The European Central Bank reduced its main refinancing rate from 0.75 percent to 0.5 percent today. The rate sets what banks pay to borrow money for a week or more.
The ECB also cut its rate for overnight borrowing from 1.5 percent to 1 percent. The central bank’s deposit rate remains at zero.
The interest rate cuts – the first change in interest rates in ten months – indicate Europe’s central bankers are concerned about falling inflation and rising unemployment in the euro zone.
More from GlobalPost: Euro zone unemployment reaches a record 12% high
At a news conference following the announcement, ECB President Mario Draghi said the central bank would lend as much money to banks as they needed at the benchmark interest rate until at least the middle of 2014.
"Weak economic sentiment has extended into the spring of this year," Draghi said. "Our monetary policy stance will remain accommodative for as long as needed."
The cuts take the ECB’s main interest rate down to a record low.
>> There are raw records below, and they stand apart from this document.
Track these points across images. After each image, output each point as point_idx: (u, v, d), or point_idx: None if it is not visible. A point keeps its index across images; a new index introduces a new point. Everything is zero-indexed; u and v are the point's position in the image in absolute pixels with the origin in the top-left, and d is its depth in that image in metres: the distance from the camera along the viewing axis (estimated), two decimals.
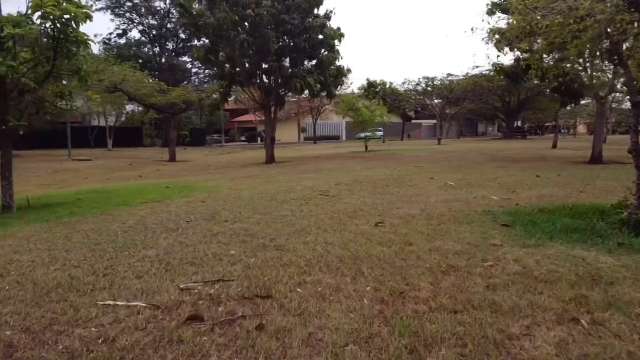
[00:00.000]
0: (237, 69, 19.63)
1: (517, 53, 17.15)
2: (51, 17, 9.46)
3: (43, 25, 9.79)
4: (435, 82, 41.14)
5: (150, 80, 31.19)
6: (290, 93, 21.38)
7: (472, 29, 13.90)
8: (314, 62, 20.41)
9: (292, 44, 19.36)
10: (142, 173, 20.12)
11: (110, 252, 5.04)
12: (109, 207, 8.75)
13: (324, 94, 21.14)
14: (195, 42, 36.10)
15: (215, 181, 13.60)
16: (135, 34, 53.20)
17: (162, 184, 13.49)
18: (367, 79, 37.60)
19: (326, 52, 20.21)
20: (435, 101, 44.29)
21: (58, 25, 9.57)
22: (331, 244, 4.98)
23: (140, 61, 49.36)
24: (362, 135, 46.74)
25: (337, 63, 20.47)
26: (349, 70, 20.58)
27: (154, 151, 40.20)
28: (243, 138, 69.83)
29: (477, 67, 38.91)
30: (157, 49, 54.36)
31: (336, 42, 20.27)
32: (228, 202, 8.60)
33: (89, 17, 9.46)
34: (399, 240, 5.05)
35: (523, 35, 10.91)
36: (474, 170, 13.02)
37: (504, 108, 51.39)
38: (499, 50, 16.98)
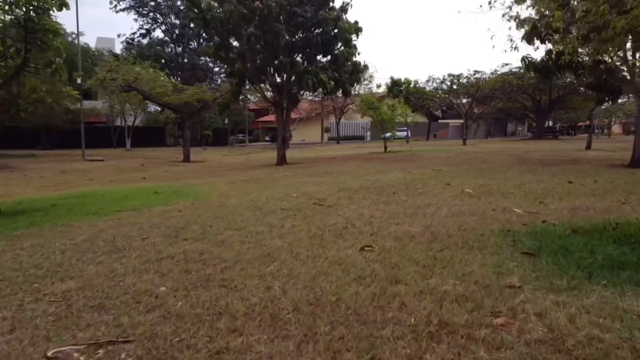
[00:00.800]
0: (248, 65, 18.57)
1: (549, 46, 15.63)
2: (21, 2, 8.55)
3: (12, 13, 8.90)
4: (461, 80, 39.29)
5: (163, 78, 30.40)
6: (304, 91, 20.23)
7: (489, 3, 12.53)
8: (328, 57, 19.21)
9: (304, 38, 18.19)
10: (150, 175, 19.31)
11: (18, 283, 3.97)
12: (77, 216, 7.75)
13: (339, 92, 19.90)
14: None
15: (211, 185, 12.55)
16: (158, 33, 52.84)
17: (157, 187, 12.50)
18: (391, 77, 36.13)
19: (342, 48, 18.98)
20: (463, 100, 42.62)
21: (31, 12, 8.68)
22: (294, 279, 3.80)
23: (163, 61, 49.11)
24: (387, 135, 45.49)
25: (355, 59, 19.22)
26: (365, 67, 19.32)
27: (173, 151, 39.64)
28: (267, 138, 69.28)
29: (506, 64, 37.09)
30: (179, 49, 54.02)
31: (353, 36, 19.01)
32: (207, 212, 7.50)
33: (64, 5, 8.51)
34: (384, 274, 3.82)
35: (558, 21, 9.54)
36: (497, 175, 11.59)
37: (534, 107, 49.06)
38: (529, 43, 15.51)
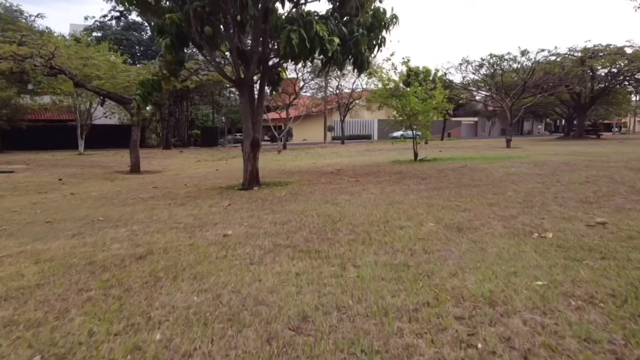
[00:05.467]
0: (188, 11, 9.84)
1: None
2: None
3: None
4: (508, 61, 29.96)
5: (117, 60, 21.54)
6: (287, 61, 11.35)
7: None
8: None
9: None
10: (40, 200, 10.68)
11: None
12: None
13: (348, 66, 11.24)
14: None
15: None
16: (135, 16, 44.01)
17: None
18: (407, 66, 27.13)
19: None
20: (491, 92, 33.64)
21: None
22: None
23: (139, 47, 40.60)
24: (398, 134, 36.37)
25: (375, 4, 10.52)
26: (394, 18, 10.55)
27: (141, 154, 30.97)
28: (266, 137, 61.35)
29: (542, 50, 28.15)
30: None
31: None
32: None
33: None
34: None
35: None
36: None
37: (572, 102, 40.19)
38: None
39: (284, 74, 11.99)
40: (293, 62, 11.54)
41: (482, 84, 32.44)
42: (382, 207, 7.18)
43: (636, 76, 37.41)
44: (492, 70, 30.79)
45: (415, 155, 16.13)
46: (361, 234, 5.42)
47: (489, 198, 7.63)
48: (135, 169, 19.09)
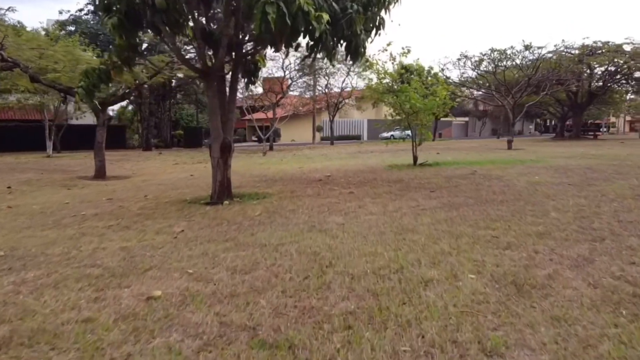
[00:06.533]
0: None
1: None
2: None
3: None
4: (512, 57, 27.80)
5: (51, 44, 18.55)
6: (264, 47, 9.21)
7: None
8: None
9: None
10: None
11: None
12: None
13: (340, 51, 9.19)
14: None
15: None
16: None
17: None
18: (400, 62, 25.04)
19: None
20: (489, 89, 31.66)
21: None
22: None
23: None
24: (389, 134, 34.35)
25: None
26: None
27: (116, 156, 28.68)
28: (254, 138, 59.31)
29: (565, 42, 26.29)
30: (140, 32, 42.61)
31: None
32: None
33: None
34: None
35: None
36: None
37: (569, 101, 38.45)
38: None
39: (262, 63, 9.84)
40: (273, 48, 9.44)
41: (481, 81, 30.42)
42: (390, 238, 5.11)
43: (635, 75, 35.83)
44: (494, 66, 28.72)
45: (415, 159, 14.08)
46: (365, 299, 3.35)
47: (531, 222, 5.61)
48: (99, 174, 16.80)
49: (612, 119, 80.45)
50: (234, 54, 9.12)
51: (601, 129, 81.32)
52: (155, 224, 6.82)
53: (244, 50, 9.27)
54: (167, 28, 8.34)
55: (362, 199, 7.99)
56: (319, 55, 8.97)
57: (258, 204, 8.16)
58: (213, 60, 8.82)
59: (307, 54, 8.44)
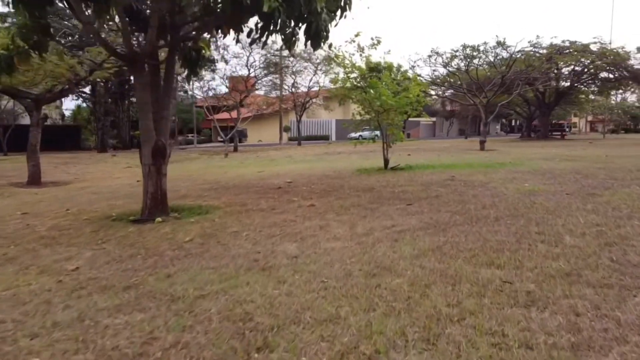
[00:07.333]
0: None
1: None
2: None
3: None
4: (485, 53, 26.62)
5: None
6: (204, 31, 7.52)
7: None
8: None
9: None
10: None
11: None
12: None
13: (300, 32, 7.57)
14: None
15: None
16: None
17: None
18: (368, 59, 23.59)
19: None
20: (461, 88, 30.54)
21: None
22: None
23: (70, 38, 35.39)
24: (357, 135, 33.02)
25: None
26: None
27: (65, 158, 26.31)
28: (220, 138, 57.06)
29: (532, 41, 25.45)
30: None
31: None
32: None
33: None
34: None
35: None
36: None
37: (537, 101, 37.97)
38: None
39: (206, 50, 8.15)
40: (219, 32, 7.78)
41: (453, 79, 29.27)
42: (359, 285, 3.56)
43: (600, 75, 35.62)
44: (467, 63, 27.53)
45: (386, 162, 12.64)
46: None
47: (545, 253, 4.18)
48: (33, 180, 14.70)
49: (574, 119, 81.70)
50: (169, 37, 7.42)
51: (565, 129, 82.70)
52: (51, 255, 5.10)
53: (182, 33, 7.56)
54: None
55: (324, 216, 6.44)
56: (274, 40, 7.37)
57: (196, 222, 6.49)
58: (141, 44, 7.11)
59: (256, 36, 6.83)
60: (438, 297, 3.22)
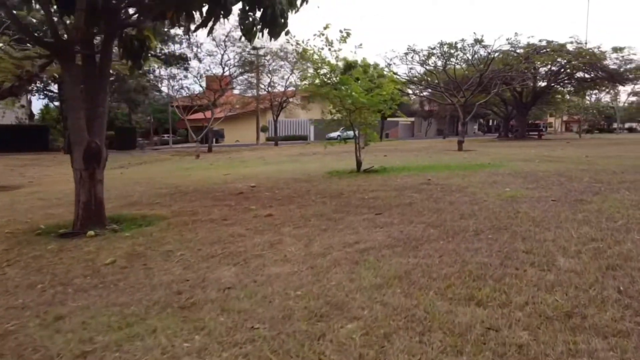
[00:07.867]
0: None
1: None
2: None
3: None
4: (463, 51, 25.86)
5: None
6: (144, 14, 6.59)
7: None
8: None
9: None
10: None
11: None
12: None
13: (255, 15, 6.62)
14: None
15: None
16: None
17: None
18: (344, 58, 22.79)
19: None
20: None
21: None
22: None
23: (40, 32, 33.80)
24: (335, 135, 32.30)
25: None
26: None
27: (26, 160, 24.87)
28: (196, 138, 55.61)
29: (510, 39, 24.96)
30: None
31: None
32: None
33: None
34: None
35: None
36: None
37: (514, 100, 37.71)
38: None
39: (151, 40, 7.18)
40: (164, 18, 6.83)
41: (430, 78, 28.58)
42: (298, 335, 2.69)
43: (576, 75, 35.52)
44: (444, 61, 26.84)
45: (359, 164, 11.80)
46: None
47: (536, 281, 3.37)
48: None
49: (550, 120, 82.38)
50: (104, 23, 6.43)
51: (542, 129, 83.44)
52: None
53: (121, 20, 6.57)
54: None
55: (280, 229, 5.54)
56: (230, 27, 6.40)
57: (130, 237, 5.53)
58: (70, 30, 6.09)
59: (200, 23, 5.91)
60: (400, 356, 2.36)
However, the rate is still higher than the US Federal Reserve’s benchmark interest rate, which has been at 0.25 percent since late 2008.
Experts downplayed the possible effects of the ECB's decision.
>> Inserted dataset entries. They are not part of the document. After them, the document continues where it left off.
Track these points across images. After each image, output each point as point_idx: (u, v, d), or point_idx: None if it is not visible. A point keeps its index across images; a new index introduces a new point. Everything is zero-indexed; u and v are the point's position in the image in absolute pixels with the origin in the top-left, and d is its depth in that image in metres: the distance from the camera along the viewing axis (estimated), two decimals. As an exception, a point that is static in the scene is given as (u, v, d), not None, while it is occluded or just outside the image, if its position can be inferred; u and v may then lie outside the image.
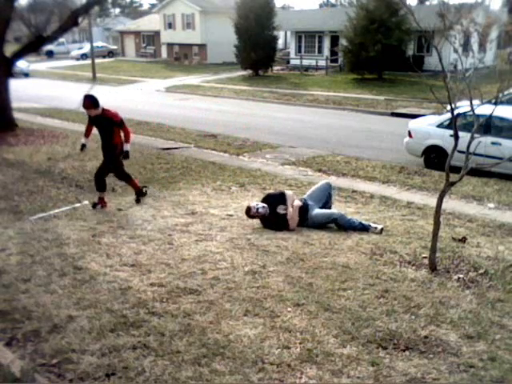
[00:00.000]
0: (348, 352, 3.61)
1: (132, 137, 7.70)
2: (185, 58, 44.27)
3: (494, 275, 5.07)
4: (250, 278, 4.83)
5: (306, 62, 33.87)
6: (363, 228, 6.46)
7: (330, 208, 6.90)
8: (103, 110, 7.34)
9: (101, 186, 7.49)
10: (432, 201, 7.29)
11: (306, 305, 4.29)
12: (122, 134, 7.44)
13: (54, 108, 20.20)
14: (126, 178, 7.79)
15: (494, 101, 5.60)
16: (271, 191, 7.70)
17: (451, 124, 6.87)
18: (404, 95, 22.90)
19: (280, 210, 6.54)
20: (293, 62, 36.59)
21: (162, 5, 46.58)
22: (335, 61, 33.73)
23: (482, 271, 5.16)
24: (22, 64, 30.83)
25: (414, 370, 3.43)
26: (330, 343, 3.72)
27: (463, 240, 6.13)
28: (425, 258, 5.41)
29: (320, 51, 35.39)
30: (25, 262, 5.20)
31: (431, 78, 8.53)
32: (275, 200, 6.62)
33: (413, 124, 11.95)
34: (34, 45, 15.33)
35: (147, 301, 4.32)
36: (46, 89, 28.53)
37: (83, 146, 7.74)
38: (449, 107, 5.06)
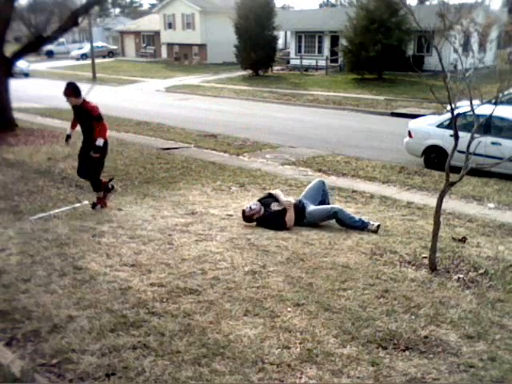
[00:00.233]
0: (348, 352, 3.61)
1: (107, 134, 7.33)
2: (185, 58, 44.28)
3: (493, 275, 5.07)
4: (250, 278, 4.83)
5: (306, 62, 33.88)
6: (363, 224, 6.47)
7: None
8: (84, 101, 7.18)
9: (97, 186, 7.42)
10: (432, 201, 7.29)
11: (306, 305, 4.29)
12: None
13: (53, 108, 20.19)
14: (99, 185, 7.36)
15: (493, 101, 5.61)
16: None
17: (451, 124, 6.87)
18: (404, 95, 22.91)
19: (274, 206, 6.59)
20: (293, 61, 36.60)
21: (162, 5, 46.60)
22: (335, 61, 33.75)
23: (482, 271, 5.16)
24: (21, 64, 30.85)
25: (414, 370, 3.43)
26: (330, 343, 3.72)
27: (463, 240, 6.13)
28: (425, 258, 5.41)
29: (320, 51, 35.41)
30: (25, 262, 5.20)
31: (431, 78, 8.54)
32: (267, 201, 6.69)
33: (413, 124, 11.96)
34: (34, 45, 15.33)
35: (147, 301, 4.32)
36: (46, 89, 28.51)
37: (68, 137, 7.61)
38: (449, 107, 5.06)
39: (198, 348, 3.63)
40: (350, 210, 7.52)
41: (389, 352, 3.64)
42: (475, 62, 5.74)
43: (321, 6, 73.62)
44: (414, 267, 5.25)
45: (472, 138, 5.01)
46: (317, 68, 33.58)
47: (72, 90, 7.07)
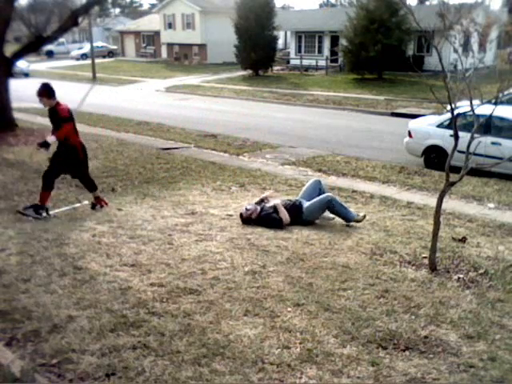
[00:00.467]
0: (348, 352, 3.61)
1: (79, 139, 7.07)
2: (185, 58, 44.28)
3: (494, 275, 5.07)
4: (250, 277, 4.83)
5: (305, 62, 33.88)
6: (351, 216, 6.70)
7: None
8: (57, 103, 6.86)
9: (90, 186, 7.34)
10: (432, 201, 7.29)
11: (306, 305, 4.29)
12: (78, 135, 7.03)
13: (54, 108, 20.18)
14: (48, 185, 7.02)
15: (493, 101, 5.61)
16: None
17: (451, 124, 6.87)
18: (404, 95, 22.90)
19: (267, 206, 6.73)
20: (293, 61, 36.60)
21: (162, 5, 46.60)
22: (335, 61, 33.75)
23: (482, 271, 5.16)
24: (21, 64, 30.81)
25: (414, 370, 3.43)
26: (330, 343, 3.72)
27: (463, 240, 6.13)
28: (425, 258, 5.42)
29: (320, 51, 35.41)
30: (25, 261, 5.19)
31: (431, 78, 8.53)
32: (258, 204, 6.83)
33: (413, 124, 11.96)
34: (34, 45, 15.33)
35: (147, 301, 4.32)
36: (46, 89, 28.50)
37: (45, 144, 6.88)
38: (449, 107, 5.06)
39: (197, 348, 3.63)
40: (350, 209, 7.53)
41: (389, 352, 3.64)
42: (475, 62, 5.74)
43: (321, 5, 73.67)
44: (413, 267, 5.25)
45: (472, 138, 5.01)
46: (317, 68, 33.57)
47: (45, 91, 6.79)
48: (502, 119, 10.11)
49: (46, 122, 17.20)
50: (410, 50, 29.46)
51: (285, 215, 6.53)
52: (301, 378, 3.34)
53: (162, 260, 5.24)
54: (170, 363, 3.46)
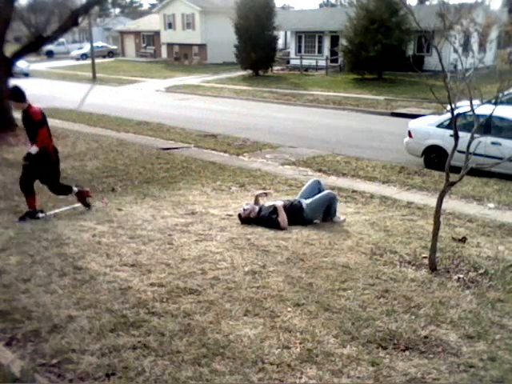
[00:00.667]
0: (348, 352, 3.61)
1: (52, 142, 6.88)
2: (185, 58, 44.28)
3: (493, 275, 5.07)
4: (250, 278, 4.83)
5: (306, 62, 33.88)
6: (334, 213, 6.85)
7: None
8: (29, 106, 6.60)
9: (62, 191, 7.15)
10: (432, 201, 7.29)
11: (306, 305, 4.29)
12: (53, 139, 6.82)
13: (53, 108, 20.18)
14: (28, 191, 6.85)
15: (493, 101, 5.61)
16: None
17: (451, 124, 6.87)
18: (404, 95, 22.90)
19: (265, 205, 6.74)
20: (293, 61, 36.60)
21: (162, 5, 46.59)
22: (335, 61, 33.74)
23: (482, 271, 5.16)
24: (22, 64, 30.80)
25: (414, 370, 3.43)
26: (330, 343, 3.72)
27: (463, 240, 6.13)
28: (425, 258, 5.42)
29: (320, 51, 35.40)
30: (25, 261, 5.20)
31: (431, 78, 8.53)
32: (256, 204, 6.86)
33: (413, 124, 11.96)
34: (34, 45, 15.33)
35: (147, 301, 4.32)
36: (45, 89, 28.51)
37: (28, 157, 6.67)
38: (449, 107, 5.06)
39: (197, 348, 3.63)
40: (350, 210, 7.54)
41: (389, 352, 3.64)
42: (475, 62, 5.74)
43: (321, 5, 73.68)
44: (414, 267, 5.25)
45: (472, 138, 5.01)
46: (317, 68, 33.57)
47: (14, 95, 6.59)
48: (502, 119, 10.11)
49: (46, 122, 17.15)
50: (410, 49, 29.46)
51: (283, 219, 6.48)
52: (301, 378, 3.34)
53: (162, 260, 5.24)
54: (170, 363, 3.46)
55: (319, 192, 6.99)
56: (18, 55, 15.16)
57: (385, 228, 6.57)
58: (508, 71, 6.45)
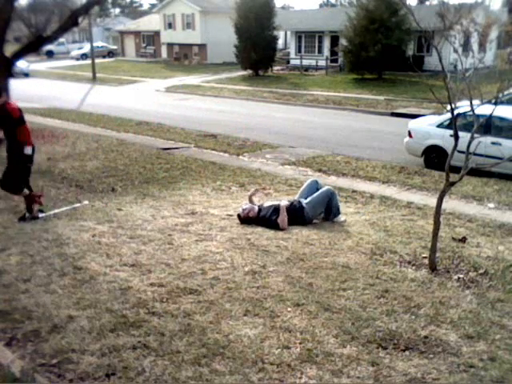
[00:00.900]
0: (348, 352, 3.61)
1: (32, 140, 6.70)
2: (185, 57, 44.27)
3: (493, 275, 5.07)
4: (250, 278, 4.83)
5: (306, 62, 33.86)
6: (338, 212, 6.83)
7: None
8: (6, 102, 6.48)
9: (14, 189, 6.80)
10: (432, 201, 7.29)
11: (306, 305, 4.29)
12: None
13: (54, 108, 20.20)
14: (19, 191, 6.74)
15: (493, 101, 5.61)
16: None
17: (451, 124, 6.87)
18: (404, 95, 22.89)
19: (265, 205, 6.74)
20: (293, 61, 36.58)
21: (162, 5, 46.58)
22: (335, 61, 33.73)
23: (482, 271, 5.16)
24: (21, 64, 30.83)
25: (414, 370, 3.43)
26: (330, 343, 3.72)
27: (463, 240, 6.13)
28: (425, 258, 5.42)
29: (320, 51, 35.39)
30: (25, 262, 5.20)
31: (431, 78, 8.54)
32: (253, 206, 6.82)
33: (413, 124, 11.96)
34: (34, 45, 15.31)
35: (147, 301, 4.32)
36: (46, 89, 28.53)
37: None
38: (449, 107, 5.06)
39: (197, 348, 3.63)
40: (350, 210, 7.54)
41: (389, 352, 3.64)
42: (475, 62, 5.74)
43: (321, 6, 73.77)
44: (414, 267, 5.25)
45: (472, 138, 5.01)
46: (317, 68, 33.55)
47: None
48: (501, 119, 10.10)
49: (46, 121, 17.29)
50: (410, 50, 29.44)
51: (283, 219, 6.45)
52: (301, 378, 3.34)
53: (162, 260, 5.25)
54: (170, 363, 3.46)
55: (317, 190, 7.00)
56: (18, 55, 15.15)
57: (385, 228, 6.57)
58: (508, 71, 6.45)
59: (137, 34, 52.62)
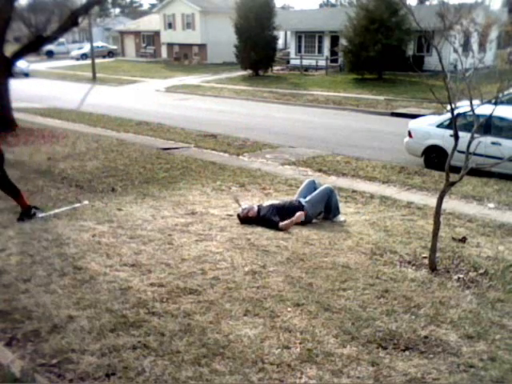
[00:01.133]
0: (348, 352, 3.61)
1: None
2: (185, 58, 44.27)
3: (493, 275, 5.07)
4: (250, 278, 4.83)
5: (306, 62, 33.87)
6: (337, 212, 6.87)
7: None
8: None
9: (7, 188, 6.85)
10: (432, 201, 7.29)
11: (306, 305, 4.29)
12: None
13: (54, 108, 20.20)
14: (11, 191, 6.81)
15: (493, 101, 5.61)
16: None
17: (451, 124, 6.87)
18: (404, 95, 22.90)
19: (264, 205, 6.73)
20: (293, 61, 36.58)
21: (162, 5, 46.59)
22: (335, 61, 33.74)
23: (482, 271, 5.16)
24: (22, 64, 30.83)
25: (413, 370, 3.43)
26: (330, 343, 3.72)
27: (463, 240, 6.13)
28: (425, 258, 5.42)
29: (320, 51, 35.39)
30: (25, 262, 5.20)
31: (431, 78, 8.52)
32: (253, 206, 6.82)
33: (413, 124, 11.96)
34: (34, 45, 15.32)
35: (147, 301, 4.32)
36: (46, 89, 28.53)
37: None
38: (449, 107, 5.06)
39: (197, 348, 3.63)
40: (350, 210, 7.54)
41: (389, 352, 3.64)
42: (475, 62, 5.74)
43: (321, 5, 73.79)
44: (414, 267, 5.25)
45: (472, 138, 5.01)
46: (317, 68, 33.55)
47: None
48: (501, 119, 10.11)
49: (46, 121, 17.31)
50: (410, 50, 29.45)
51: (287, 225, 6.40)
52: (301, 378, 3.34)
53: (161, 260, 5.25)
54: (170, 363, 3.46)
55: (315, 190, 7.01)
56: (18, 55, 15.16)
57: (385, 228, 6.57)
58: (508, 71, 6.45)
59: (137, 34, 52.62)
An interest rate cut in the euro zone "would be most effective alongside indications that monetary policy will be kept very acommodative long-term," the accounting firm Ernst & Young tweeted yesterday.
Writing in the Financial Times, Michael Steen said that the cut seemed mostly symbolic, given that the ECB has acknowledged that the low rates don't get passed on to businesses and households in the worst-hit countries.
"ECB cut sadly useless," tweeted Marco Annunziata, chief economist at GE. "Ppl will keep asking mon policy for more (easing), govts will keep delivering less (reforms)."